NBC Promotes Newsweek Columnist's Book on Glorious F.D.R.

May 6th, 2006 6:02 AM

Newsweek's Jonathan Alter has a new book out on the glories of Franklin Delano Roosevelt, so it's natural that he would be offered an interview on NBC's "Today" to promote it. On Tuesday morning, in the 9 am hour, news anchor Ann Curry helped guide Alter through the promoting:

Curry: "Roosevelt's optimism created what Newsweek columnist and NBC News contributor Jonathan Alter calls the defining moment, "FDR's Hundred Days And The Triumph Of Hope." It also happens to be the title of his new book. Jonathan, pleasure, good morning...."You know Roosevelt calls March '33 his 'rendezvous with destiny.' What made him so good at sparking optimism at a time when there was great depression, really?"

Alter: "You have to, you have to remember this was the bottom. And this was worse than 9/11 for people who remembered it and talked to me about it. If you had put your money in the wrong bank and 10,000 banks went out of business you were done. People now when they say they're broke, they, they say, 'well I've got $5000.' This is like $5 left buried under the mattress. And so when Roosevelt said the only thing we have to fear is fear itself, it wasn't true. People actually had a lot to fear about how they were gonna put food on the table. But he was able to create this sense of hope that there was a future and it saved, this is hard for us to believe, but it saved both democracy and capitalism within just a few weeks because at that time dictatorship had a positive connotation and a lot of people wanted it."
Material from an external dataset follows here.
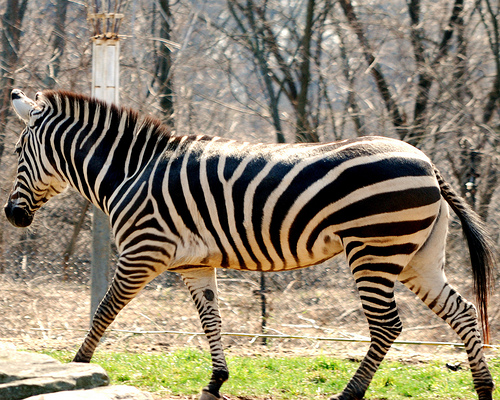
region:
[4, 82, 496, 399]
A zebra in captivity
Curry: "And he resisted that temptation."

Alter: "Yes he did. And I found a new document that showed that he almost took dictatorial powers. Remember he had just barely escaped assassination a couple of weeks earlier and a lot of people thought he had been saved by God for this purpose of saving the country. He decided not to become a dictator and he substituted his character and his astonishing leadership qualities. This is a book about leadership Ann and I think it's relevant for our, our times now because it's really about what good, great leadership can do when you're in trouble."

From there, they discussed how FDR was the "original Great Communicator," especially his radio "fireside chats." Alter made it sound like Roosevelt caused a radio revolution. In fact, Calvin Coolidge was the first president to really use radio, but since he's been thoroughly demeaned by liberal historians, liberal journalists aren't about to give him credit:

Curry: "You know Oliver Wendell Holmes described him as 'a second class intellect but a first class temperament.'"

Alter: "Absolutely. I mean he was, Winston Churchill described him as like opening a bottle of champagne when, when you met him. But his public temperament is what did him so much good and the country so much good in this period. You know we now take for granted when we see on the Today show when people speak conversationally to the public. When he did that in 1933 with that first fireside chat it was revolutionary. For thousands of years before the invention of the microphone people would shout when they were talking to the public. And, and, and I read, you know, thousands of letters in the Roosevelt Library, they all said the same thing. 'It felt like you were in my living room with me.' They thought it was magic almost. And it totally changed the relationship between public people and private citizens. And all of television and radio now is done conversationally as, as you know and that comes from this speech, this first fireside chat."

Curry: "But where did it, where did it, how did it come to him though? I mean how did he break that mold?"

Alter: "It's a great story."

Curry: "Was it, was it his mother who loved him..."

Alter: "Yeah."

Curry: "...so intensely. Was it his disability that made him tender?"

Alter: "Well his, his polio and I got a lot in the book about how polio changed him and, and made him a more caring and understanding human being. His mother was critical. His mother Sarah, whose been kind of sideswiped by history and Eleanor obviously was critical and in the case of this speech he actually looked at a workman taking down some scaffolding and he said, 'how can I write a speech that he will understand that can connect with him?' Before that you didn't see that much of that in American politics. They sort of declaimed from on high, you know the tone? And, and he changed the whole tone of American leadership."

As they ended, Alter returned to the point of suggesting that President Bush isn't much of a leader, and that he's not really accountable, and he's surrounded by yes-men.Curry asked the open-ended question: "What lessons can we learn, can our leaders learn from FDR?"

Alter: "Many lesson but one I want to focus on about Eleanor because there's a lot about her in this book is that she was his eyes and ears. And she went around the country with her very close friend who she may or may not have had a romantic relationship with, but the key thing was they gave Roosevelt information about what programs were and were not working. Any effective leader in management, government, anything, they need an accountability process. And Eleanor was able to help him become a great president even though she didn't want to be First Lady."

Curry: "And she wasn't a yes man or a woman and that's the danger in leadership."

Alter: "Exactly, that's, that's critical. She was very reluctant and depressed before they came into office but she came into her own and she helped make him a great president."

Curry: "Alright on that note we have to leave it. Jonathan Alter, interesting, like opening a bottle of champagne and that may well be how people greet your book. You can read an excerpt from The Defining Moment on our Web site at today.msnbc.com."